The new austerity drive is looking to save 15 billion euros between now and 2014.

The cabinet is expected to finalise the new budget measures, which should be announced by Tuesday.

Agreeing on the austerity plan could unlock tense negotiations with the European Union, the European Central Bank (ECB) and the International Monetary Fund (IMF) on a bailout for the Irish economy, as the talks entered their third day.

The international mission is subjecting Ireland's books to forensic analysis, looking at the reasons for the collapse of the one-time "Celtic Tiger" economy.

Ireland's public finances were ravaged by costly banking sector rescues, a property market meltdown and the global recession.

The bailout package could be worth between 40 and 100 billion euros.

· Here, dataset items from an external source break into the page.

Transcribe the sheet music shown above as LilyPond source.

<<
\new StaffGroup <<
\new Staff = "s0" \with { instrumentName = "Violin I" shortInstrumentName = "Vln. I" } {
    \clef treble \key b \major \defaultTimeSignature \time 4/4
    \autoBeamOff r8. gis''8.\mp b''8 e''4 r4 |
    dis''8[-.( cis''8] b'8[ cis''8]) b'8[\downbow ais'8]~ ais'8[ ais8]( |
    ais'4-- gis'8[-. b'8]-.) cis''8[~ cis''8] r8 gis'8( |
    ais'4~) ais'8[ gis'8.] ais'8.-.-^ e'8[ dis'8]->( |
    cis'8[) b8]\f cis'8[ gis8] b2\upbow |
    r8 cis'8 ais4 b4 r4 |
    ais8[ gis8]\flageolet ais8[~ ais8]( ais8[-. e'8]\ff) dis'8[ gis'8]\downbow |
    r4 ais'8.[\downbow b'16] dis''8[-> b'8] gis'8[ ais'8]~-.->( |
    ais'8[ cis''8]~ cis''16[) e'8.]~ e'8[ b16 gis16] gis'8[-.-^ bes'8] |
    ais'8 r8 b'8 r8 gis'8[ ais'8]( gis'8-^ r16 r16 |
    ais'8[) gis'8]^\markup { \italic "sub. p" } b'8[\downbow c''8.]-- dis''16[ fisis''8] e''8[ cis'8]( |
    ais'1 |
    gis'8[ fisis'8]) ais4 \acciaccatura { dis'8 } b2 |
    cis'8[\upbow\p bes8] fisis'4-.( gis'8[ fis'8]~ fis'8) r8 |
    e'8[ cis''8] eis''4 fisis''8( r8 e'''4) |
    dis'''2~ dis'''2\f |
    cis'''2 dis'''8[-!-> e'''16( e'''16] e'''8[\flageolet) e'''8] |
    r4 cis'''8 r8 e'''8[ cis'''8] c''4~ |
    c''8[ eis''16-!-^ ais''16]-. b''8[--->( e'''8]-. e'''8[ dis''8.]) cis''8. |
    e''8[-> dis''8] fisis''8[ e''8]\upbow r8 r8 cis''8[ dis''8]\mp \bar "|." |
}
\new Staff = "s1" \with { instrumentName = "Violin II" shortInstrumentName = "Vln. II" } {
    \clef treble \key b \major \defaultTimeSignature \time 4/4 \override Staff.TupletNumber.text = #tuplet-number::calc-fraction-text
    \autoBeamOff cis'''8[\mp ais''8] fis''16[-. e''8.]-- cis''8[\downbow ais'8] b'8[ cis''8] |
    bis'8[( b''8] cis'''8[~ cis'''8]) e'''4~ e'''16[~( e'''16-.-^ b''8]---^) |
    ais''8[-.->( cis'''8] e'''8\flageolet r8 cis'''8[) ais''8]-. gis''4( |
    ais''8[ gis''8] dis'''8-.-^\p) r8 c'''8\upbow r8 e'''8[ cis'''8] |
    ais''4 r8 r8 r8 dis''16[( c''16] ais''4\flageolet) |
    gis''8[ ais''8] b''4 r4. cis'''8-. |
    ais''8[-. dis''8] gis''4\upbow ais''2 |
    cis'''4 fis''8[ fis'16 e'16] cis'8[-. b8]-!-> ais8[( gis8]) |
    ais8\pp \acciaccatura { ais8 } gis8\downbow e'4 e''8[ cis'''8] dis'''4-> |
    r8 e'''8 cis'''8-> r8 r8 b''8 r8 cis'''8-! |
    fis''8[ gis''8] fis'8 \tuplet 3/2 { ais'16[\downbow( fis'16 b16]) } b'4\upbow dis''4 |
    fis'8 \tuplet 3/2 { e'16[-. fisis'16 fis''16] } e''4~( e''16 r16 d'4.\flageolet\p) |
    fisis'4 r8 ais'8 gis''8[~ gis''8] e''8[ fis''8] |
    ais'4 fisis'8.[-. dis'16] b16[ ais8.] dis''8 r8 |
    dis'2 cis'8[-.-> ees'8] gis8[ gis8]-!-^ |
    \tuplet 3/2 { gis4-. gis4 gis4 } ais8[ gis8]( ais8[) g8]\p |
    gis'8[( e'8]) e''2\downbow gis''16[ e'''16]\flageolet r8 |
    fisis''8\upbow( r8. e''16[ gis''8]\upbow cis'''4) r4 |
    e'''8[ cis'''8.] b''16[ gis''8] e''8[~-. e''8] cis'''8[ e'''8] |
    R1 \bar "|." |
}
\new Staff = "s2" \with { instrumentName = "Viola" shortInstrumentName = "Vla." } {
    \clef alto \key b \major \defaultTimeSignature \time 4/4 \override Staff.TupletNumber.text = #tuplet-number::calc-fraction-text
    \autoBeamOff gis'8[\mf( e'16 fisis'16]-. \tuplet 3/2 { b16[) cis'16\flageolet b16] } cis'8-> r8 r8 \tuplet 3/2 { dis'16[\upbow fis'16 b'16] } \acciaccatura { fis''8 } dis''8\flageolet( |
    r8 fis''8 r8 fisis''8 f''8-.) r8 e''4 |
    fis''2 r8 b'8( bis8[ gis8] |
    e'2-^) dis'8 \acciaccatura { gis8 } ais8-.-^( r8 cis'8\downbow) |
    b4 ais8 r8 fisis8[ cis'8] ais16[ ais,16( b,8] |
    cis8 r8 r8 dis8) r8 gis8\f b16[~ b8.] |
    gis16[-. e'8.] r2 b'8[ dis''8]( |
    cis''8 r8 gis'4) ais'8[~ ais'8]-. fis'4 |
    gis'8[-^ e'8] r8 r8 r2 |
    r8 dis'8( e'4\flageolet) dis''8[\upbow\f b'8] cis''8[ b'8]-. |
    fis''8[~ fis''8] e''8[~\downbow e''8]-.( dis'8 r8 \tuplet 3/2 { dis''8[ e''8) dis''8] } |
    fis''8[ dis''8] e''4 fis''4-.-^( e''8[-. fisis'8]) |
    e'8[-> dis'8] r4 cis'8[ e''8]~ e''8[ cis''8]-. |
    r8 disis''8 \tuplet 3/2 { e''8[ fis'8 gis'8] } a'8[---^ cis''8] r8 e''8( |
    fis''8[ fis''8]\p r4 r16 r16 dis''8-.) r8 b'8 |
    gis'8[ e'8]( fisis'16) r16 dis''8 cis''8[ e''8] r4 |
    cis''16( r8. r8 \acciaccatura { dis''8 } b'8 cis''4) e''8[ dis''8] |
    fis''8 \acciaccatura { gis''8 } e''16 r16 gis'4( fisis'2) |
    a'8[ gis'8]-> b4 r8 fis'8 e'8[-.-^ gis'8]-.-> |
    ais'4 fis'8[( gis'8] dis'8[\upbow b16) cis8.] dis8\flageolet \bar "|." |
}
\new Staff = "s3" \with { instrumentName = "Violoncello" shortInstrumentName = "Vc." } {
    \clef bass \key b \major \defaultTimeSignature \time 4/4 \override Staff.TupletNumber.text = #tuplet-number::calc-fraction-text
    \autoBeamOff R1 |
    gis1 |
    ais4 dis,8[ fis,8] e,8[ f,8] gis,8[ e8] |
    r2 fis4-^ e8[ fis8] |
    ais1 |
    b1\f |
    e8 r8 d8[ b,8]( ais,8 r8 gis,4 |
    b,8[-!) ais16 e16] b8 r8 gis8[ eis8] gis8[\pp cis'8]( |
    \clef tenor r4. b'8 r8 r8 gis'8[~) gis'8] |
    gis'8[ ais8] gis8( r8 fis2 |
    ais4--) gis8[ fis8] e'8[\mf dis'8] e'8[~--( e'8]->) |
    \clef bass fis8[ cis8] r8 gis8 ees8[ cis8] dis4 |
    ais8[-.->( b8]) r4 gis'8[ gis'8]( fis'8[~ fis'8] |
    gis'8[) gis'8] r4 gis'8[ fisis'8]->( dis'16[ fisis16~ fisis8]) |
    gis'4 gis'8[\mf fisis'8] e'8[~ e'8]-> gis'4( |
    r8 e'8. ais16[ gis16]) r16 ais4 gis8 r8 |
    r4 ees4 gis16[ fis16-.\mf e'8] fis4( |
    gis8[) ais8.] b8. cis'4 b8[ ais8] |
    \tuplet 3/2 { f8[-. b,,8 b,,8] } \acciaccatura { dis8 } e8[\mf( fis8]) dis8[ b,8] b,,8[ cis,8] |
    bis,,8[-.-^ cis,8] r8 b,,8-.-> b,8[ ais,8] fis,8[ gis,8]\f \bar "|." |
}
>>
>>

The bailout money could be used by the Irish government to prop up the republic's banks, whose huge debt levels have triggered fears of a repeat of the Greek crisis.

Ireland's financial sector is still fragile despite the recapitalisation.

The government is determined that any deal will not require compromise on Ireland's long-cherished 12.5-percent rate of corporate tax, believed to be key in attracting foreign investment.

The tax has helped to encourage companies to re-locate to the republic but EU heavyweights such as Germany claim the low tax rate gives Ireland an unfair advantage and are expected to demand the rate be raised as part of any deal.

Germany's Economy Minister Rainer Bruederle said Ireland's economic collapse had not put the eurozone in danger.

"With the euro rescue plan, we have an effective instrument to ensure the stability of the monetary union. Ireland currently has sufficient reserves of liquidity. The situation is being analysed from day to day," Bruederle said in an interview with the weekly Focus magazine to appear Monday.

"One cannot compare the current crisis in Ireland to the one we had in the spring," he said, referring to the Greek crisis.

Bruederle said financial aid to countries in difficulty should be accompanied by reforms.

"It is important for the stability of the euro that the states which don't fulfill the conditions face consequences," he said.

British Foreign Secretary William Hague reckoned it was impossible to say whether the euro currency would collapse.

"I very much hope not. Who knows?" he told BBC radio. Britain is not a member of the eurozone.

He added: "Clearly we want to make sure there is stability in the eurozone and irrespective of the eurozone there is a specific case for assisting Ireland if Ireland asks for that assistance."